• DIRECTIONS FOR THIS TASK
Would you output the following records verbatim and skip the images in them?
━━━━━━━━━━━━━━━━━━━━━━━━━━━━━━
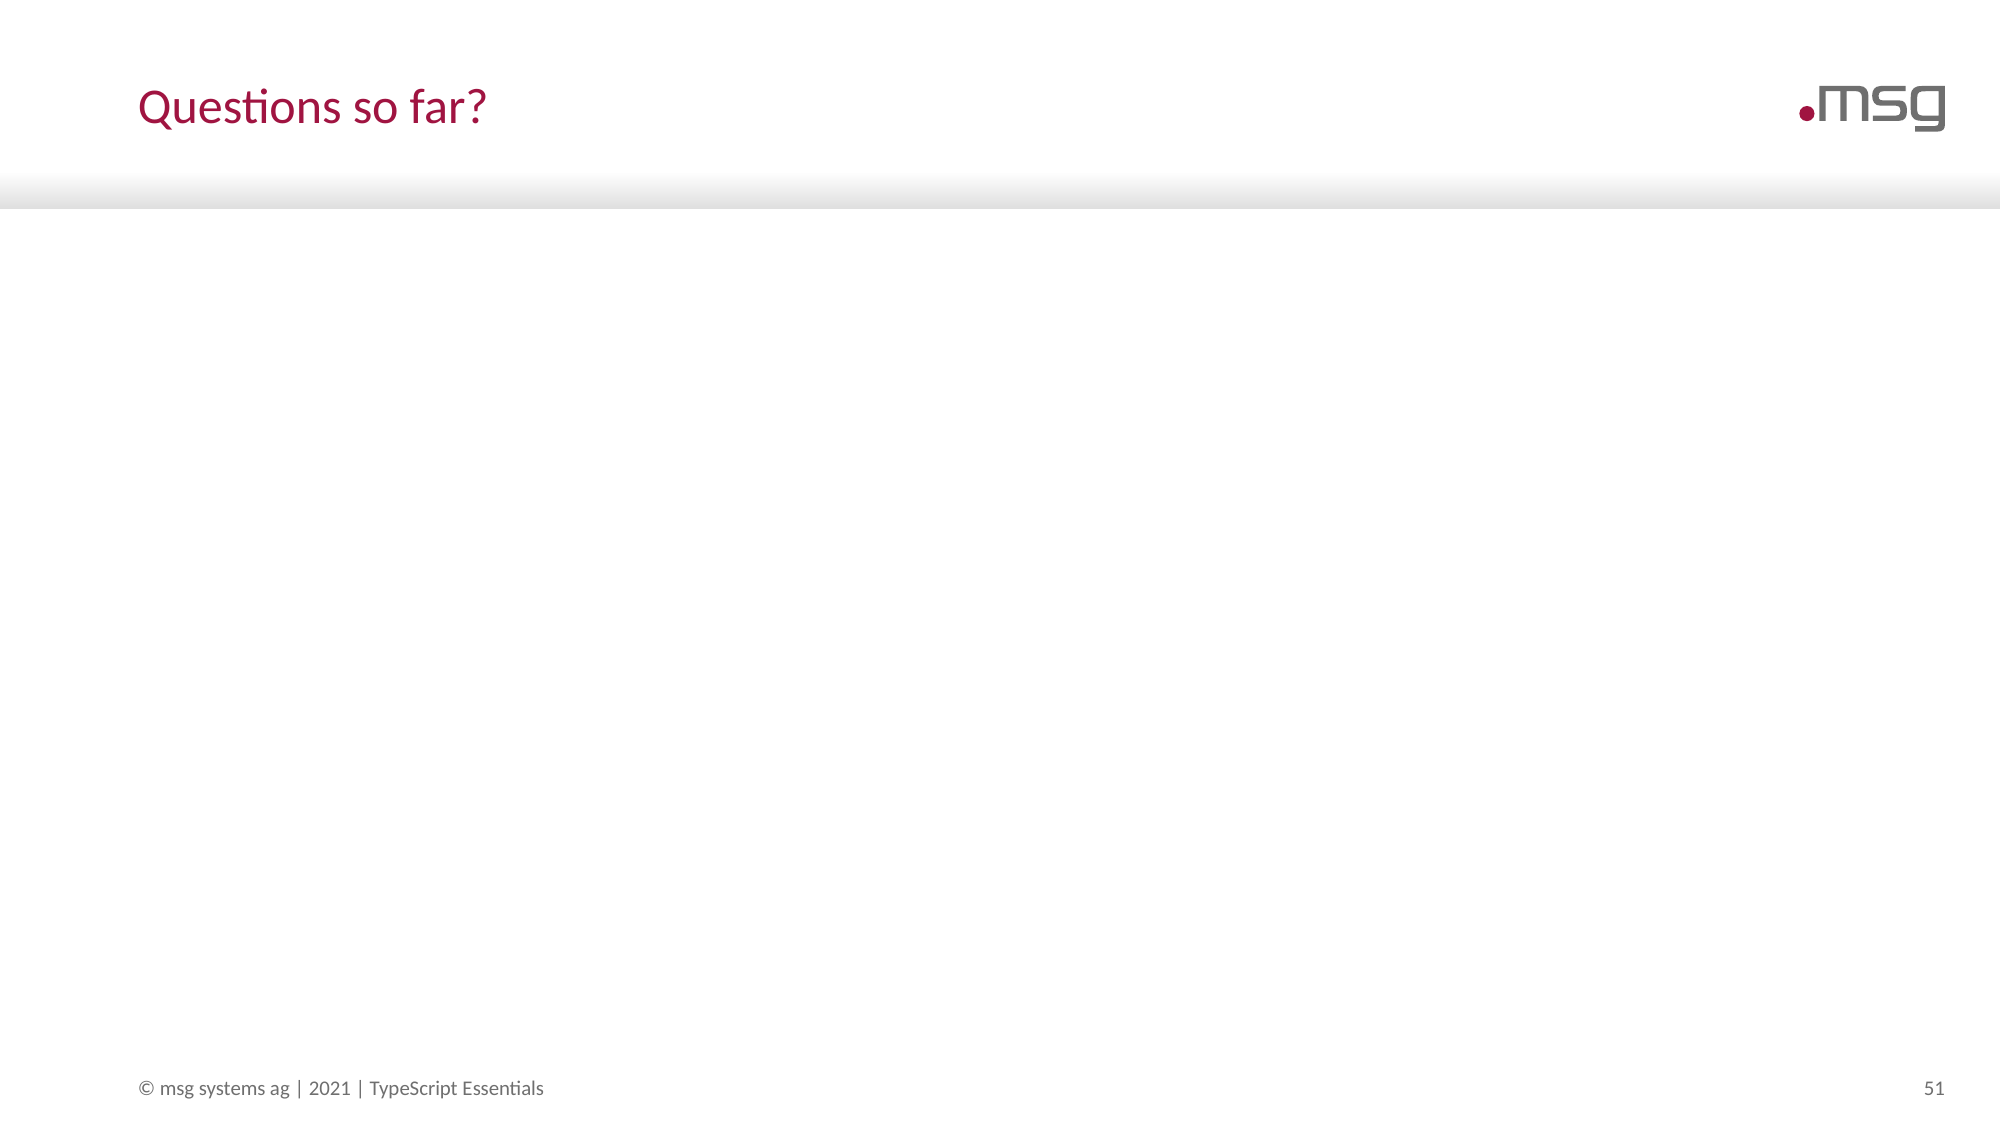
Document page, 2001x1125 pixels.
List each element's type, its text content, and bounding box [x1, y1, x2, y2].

footer © msg systems ag | 2021 | TypeScript Essentials [138, 1071, 1338, 1104]
slide_number 51 [1862, 1071, 1945, 1104]
title Questions so far? [138, 80, 1733, 209]
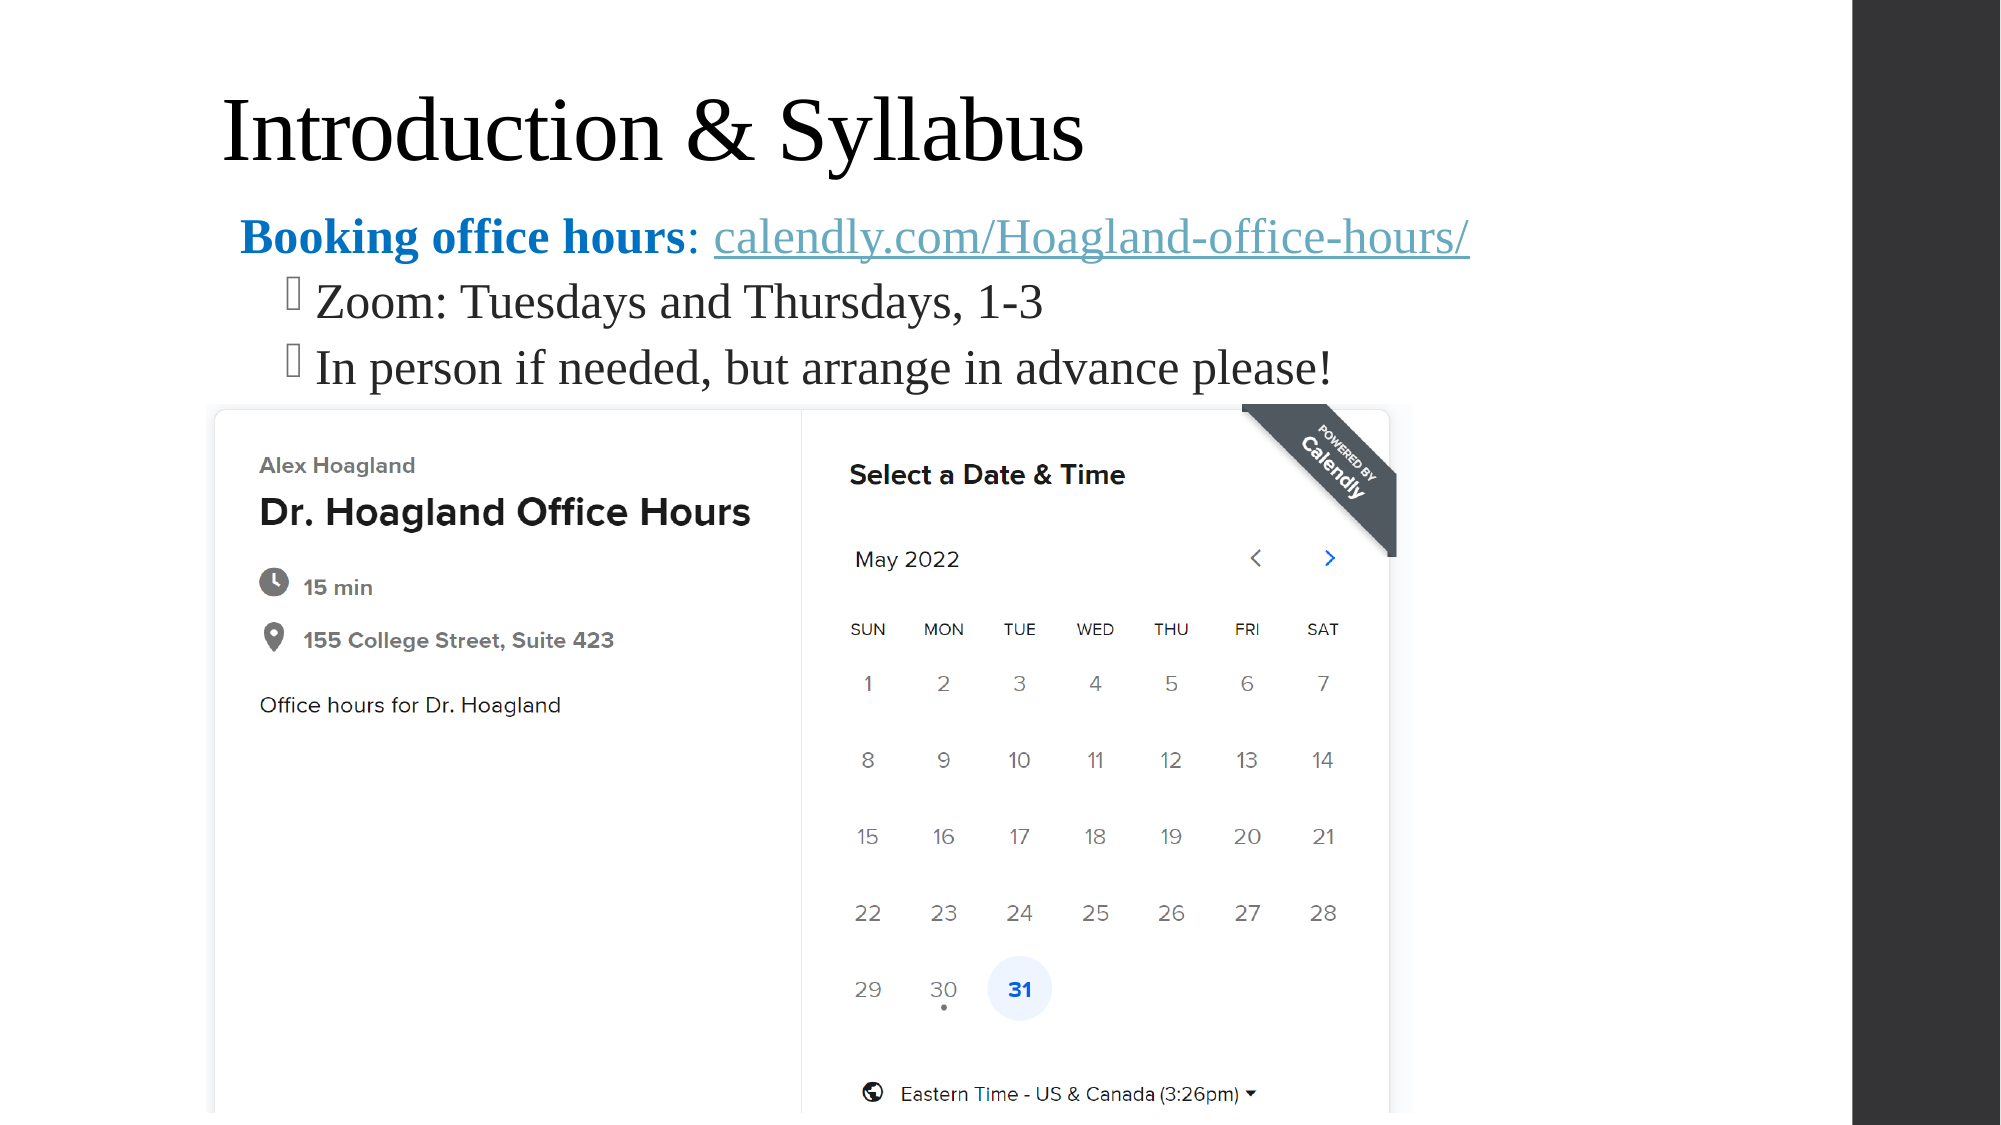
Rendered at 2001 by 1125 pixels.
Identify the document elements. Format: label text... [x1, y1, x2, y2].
━━━━━━━━━━━━━━━━━━━━━━━━━━━━━━
• EXERCISE RESPONSE
Document page, 2001x1125 pixels.
List each element's type, its text content, and bounding box [x1, y1, x2, y2].

footer © msg systems ag | 2021 | TypeScript Essentials [138, 1071, 1338, 1104]
slide_number 51 [1862, 1071, 1945, 1104]
title Questions so far? [138, 80, 1733, 209]
Rendered at 2001 by 1125 pixels.
Identify the document elements. Format: label text... [x1, y1, x2, y2].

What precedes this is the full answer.